Here's my contribution to documenting the conjunction from the 27th. Again, 
thanks to Mark Wainwright for giving the heads up on this --- it allowed me 
to get the camera gear set up and wait for a sucker hole in the high thin 
clouds we had in the area. It was also a little breezy at the time and this 
is the one of the better shots that came out --- the 500mm catches a lot of 
wind that even a decent camera tripod can't overcome. This is the first time 
I have been able to capture a planet in phase without the use of a 
telescope.

http://www.pbase.com/image/109685037

----- Original Message ----- 
From: <sam@xxxxxxxxxxx>
To: <az-observing@xxxxxxxxxxxxx>
Sent: Sunday, March 01, 2009 8:28 AM
Subject: [AZ-Observing] Re: Moon and Venus


> Hi David -
>
> It looks like you have a duplicate entry in your link.

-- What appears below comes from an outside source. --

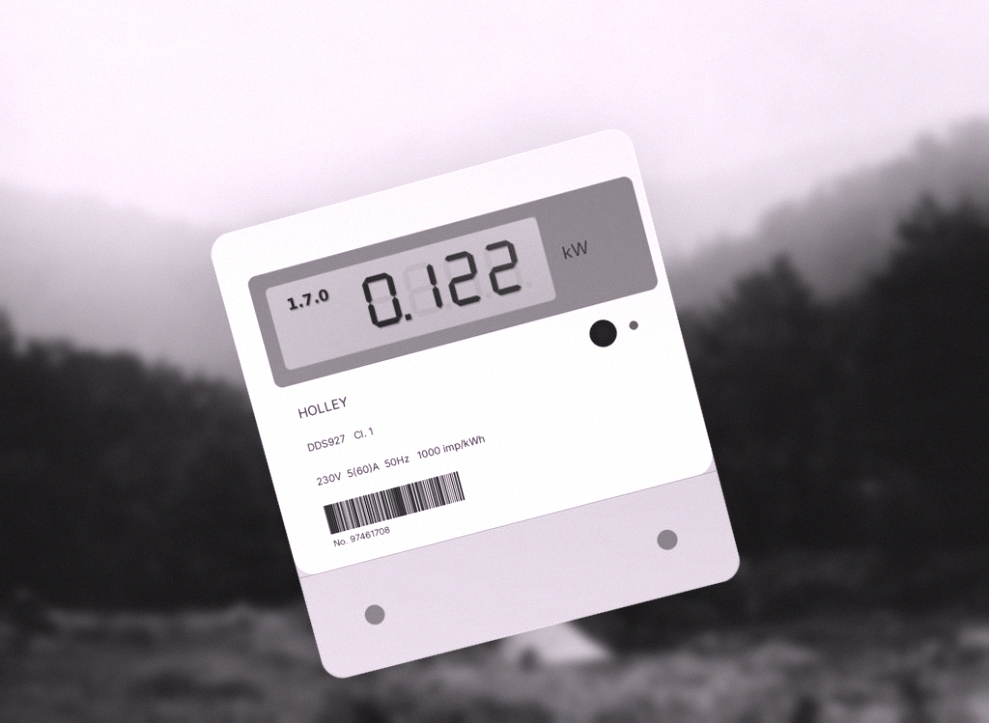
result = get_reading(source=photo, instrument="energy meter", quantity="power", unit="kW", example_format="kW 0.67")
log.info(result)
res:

This one works:
>
> http://autostarsuite.net/photos/dshafer/picture18644.aspx
>
> I also captured the conjuction, using a slighly larger lense set-up (500mm
> with 1.4x TC) and was able to get Venus in a crescent phase as well.
>
> -Sam
> ----- Original Message ----- 
> From: "DAVID SHAFER" <davidgshafer@xxxxxxx>
> To: "Arizona Observing" <az-observing@xxxxxxxxxxxxx>
> Sent: Sunday, March 01, 2009 8:22 AM
> Subject: [AZ-Observing] Moon and Venus
>
>
>>I imaged the conjunction on the 27th with a Canon DSLR and a 300mm zoom
>> lens. If you look closely at the large image, you can see the disk of
>> Venus. Stack of 16 .5 second images. Converted from RAW to tiff in
>> Nebulosity2. Stacked, levels and curves in PS CS2.